— What you will do —
Extract, unchanged, every line from the top of the material below through the line with "Leverage Burst Buffer", and no more.

· · · · ·

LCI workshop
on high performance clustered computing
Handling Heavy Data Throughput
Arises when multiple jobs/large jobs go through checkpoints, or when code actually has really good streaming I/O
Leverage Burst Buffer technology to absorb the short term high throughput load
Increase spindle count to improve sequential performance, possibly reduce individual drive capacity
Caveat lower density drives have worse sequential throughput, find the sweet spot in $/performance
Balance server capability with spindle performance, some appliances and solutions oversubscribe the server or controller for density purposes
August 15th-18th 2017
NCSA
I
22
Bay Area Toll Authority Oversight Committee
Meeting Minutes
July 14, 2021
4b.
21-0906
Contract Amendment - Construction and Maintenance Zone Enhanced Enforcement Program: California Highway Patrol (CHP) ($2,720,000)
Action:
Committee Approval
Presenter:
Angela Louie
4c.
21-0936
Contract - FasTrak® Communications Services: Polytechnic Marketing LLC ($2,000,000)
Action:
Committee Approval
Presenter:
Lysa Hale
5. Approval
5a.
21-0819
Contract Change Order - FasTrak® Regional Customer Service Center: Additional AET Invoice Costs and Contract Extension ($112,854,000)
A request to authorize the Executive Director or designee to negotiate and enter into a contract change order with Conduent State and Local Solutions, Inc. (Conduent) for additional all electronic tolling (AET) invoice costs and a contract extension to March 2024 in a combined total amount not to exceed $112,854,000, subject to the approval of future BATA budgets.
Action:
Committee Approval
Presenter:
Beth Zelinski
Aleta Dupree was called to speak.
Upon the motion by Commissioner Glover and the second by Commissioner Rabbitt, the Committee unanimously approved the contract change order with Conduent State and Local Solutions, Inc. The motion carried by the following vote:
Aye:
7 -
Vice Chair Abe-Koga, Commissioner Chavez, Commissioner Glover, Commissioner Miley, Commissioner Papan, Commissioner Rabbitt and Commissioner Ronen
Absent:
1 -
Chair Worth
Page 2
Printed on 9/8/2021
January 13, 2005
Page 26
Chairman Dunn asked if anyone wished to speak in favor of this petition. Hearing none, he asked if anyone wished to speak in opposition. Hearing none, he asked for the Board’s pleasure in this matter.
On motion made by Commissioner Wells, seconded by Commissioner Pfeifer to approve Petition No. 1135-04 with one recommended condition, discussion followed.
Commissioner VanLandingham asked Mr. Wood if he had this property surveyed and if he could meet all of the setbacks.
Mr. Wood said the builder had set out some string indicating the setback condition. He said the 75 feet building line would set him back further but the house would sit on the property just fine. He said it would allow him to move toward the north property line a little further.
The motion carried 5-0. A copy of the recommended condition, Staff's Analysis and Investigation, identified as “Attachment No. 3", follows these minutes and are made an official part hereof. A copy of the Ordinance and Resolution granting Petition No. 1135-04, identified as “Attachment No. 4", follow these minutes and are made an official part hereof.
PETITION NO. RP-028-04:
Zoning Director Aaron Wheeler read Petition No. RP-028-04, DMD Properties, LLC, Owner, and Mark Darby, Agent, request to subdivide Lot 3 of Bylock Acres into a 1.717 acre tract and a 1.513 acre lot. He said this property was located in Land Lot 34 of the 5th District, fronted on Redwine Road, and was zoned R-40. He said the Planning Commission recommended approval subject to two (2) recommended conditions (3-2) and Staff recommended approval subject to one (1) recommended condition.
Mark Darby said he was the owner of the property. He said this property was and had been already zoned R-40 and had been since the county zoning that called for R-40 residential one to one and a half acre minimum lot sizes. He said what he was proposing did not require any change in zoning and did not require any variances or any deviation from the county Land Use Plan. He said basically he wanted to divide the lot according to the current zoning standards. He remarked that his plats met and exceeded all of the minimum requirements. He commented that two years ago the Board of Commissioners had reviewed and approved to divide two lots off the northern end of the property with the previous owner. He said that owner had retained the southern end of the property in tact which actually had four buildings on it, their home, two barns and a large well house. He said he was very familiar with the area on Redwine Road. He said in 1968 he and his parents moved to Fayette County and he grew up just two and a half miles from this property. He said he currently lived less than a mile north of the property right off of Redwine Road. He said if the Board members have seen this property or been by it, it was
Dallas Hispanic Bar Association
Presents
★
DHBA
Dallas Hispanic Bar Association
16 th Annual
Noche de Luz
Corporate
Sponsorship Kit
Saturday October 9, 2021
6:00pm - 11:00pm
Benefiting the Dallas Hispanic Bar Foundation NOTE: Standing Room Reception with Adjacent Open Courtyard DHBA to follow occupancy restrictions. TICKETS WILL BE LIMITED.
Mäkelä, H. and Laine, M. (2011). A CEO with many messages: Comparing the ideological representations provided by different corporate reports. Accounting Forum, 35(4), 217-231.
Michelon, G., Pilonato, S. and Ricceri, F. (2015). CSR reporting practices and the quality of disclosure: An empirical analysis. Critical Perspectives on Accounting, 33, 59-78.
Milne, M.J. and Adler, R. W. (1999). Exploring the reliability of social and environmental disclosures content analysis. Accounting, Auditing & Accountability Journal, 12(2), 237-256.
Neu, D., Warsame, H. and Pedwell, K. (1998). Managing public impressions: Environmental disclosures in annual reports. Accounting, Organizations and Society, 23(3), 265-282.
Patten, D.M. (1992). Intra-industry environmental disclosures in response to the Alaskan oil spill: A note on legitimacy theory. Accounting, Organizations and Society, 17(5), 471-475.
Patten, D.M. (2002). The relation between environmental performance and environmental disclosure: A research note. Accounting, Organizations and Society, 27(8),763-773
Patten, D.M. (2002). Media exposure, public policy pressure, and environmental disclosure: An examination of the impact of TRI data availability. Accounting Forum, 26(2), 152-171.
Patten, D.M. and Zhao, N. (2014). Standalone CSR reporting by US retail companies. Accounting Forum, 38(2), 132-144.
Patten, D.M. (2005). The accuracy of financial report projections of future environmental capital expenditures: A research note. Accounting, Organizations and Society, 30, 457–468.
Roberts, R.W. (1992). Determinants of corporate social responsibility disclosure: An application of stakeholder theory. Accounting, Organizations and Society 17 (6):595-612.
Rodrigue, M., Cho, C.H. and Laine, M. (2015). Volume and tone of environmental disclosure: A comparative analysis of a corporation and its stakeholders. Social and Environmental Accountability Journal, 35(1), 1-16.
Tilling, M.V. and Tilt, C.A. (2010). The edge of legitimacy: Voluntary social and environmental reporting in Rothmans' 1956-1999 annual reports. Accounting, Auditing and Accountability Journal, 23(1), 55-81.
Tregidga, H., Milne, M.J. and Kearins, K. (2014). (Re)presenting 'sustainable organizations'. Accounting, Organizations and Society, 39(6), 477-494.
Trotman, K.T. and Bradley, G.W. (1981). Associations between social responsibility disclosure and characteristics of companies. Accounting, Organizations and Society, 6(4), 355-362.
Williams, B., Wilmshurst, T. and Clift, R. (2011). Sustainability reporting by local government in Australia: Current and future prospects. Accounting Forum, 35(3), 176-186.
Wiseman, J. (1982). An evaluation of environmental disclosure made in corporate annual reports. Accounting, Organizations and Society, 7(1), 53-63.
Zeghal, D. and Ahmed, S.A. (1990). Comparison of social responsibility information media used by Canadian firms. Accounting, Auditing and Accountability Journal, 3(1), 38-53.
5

· · · · ·

— Response —
LCI workshop
on high performance clustered computing
Handling Heavy Data Throughput
Arises when multiple jobs/large jobs go through checkpoints, or when code actually has really good streaming I/O
Leverage Burst Buffer technology to absorb the short term high throughput load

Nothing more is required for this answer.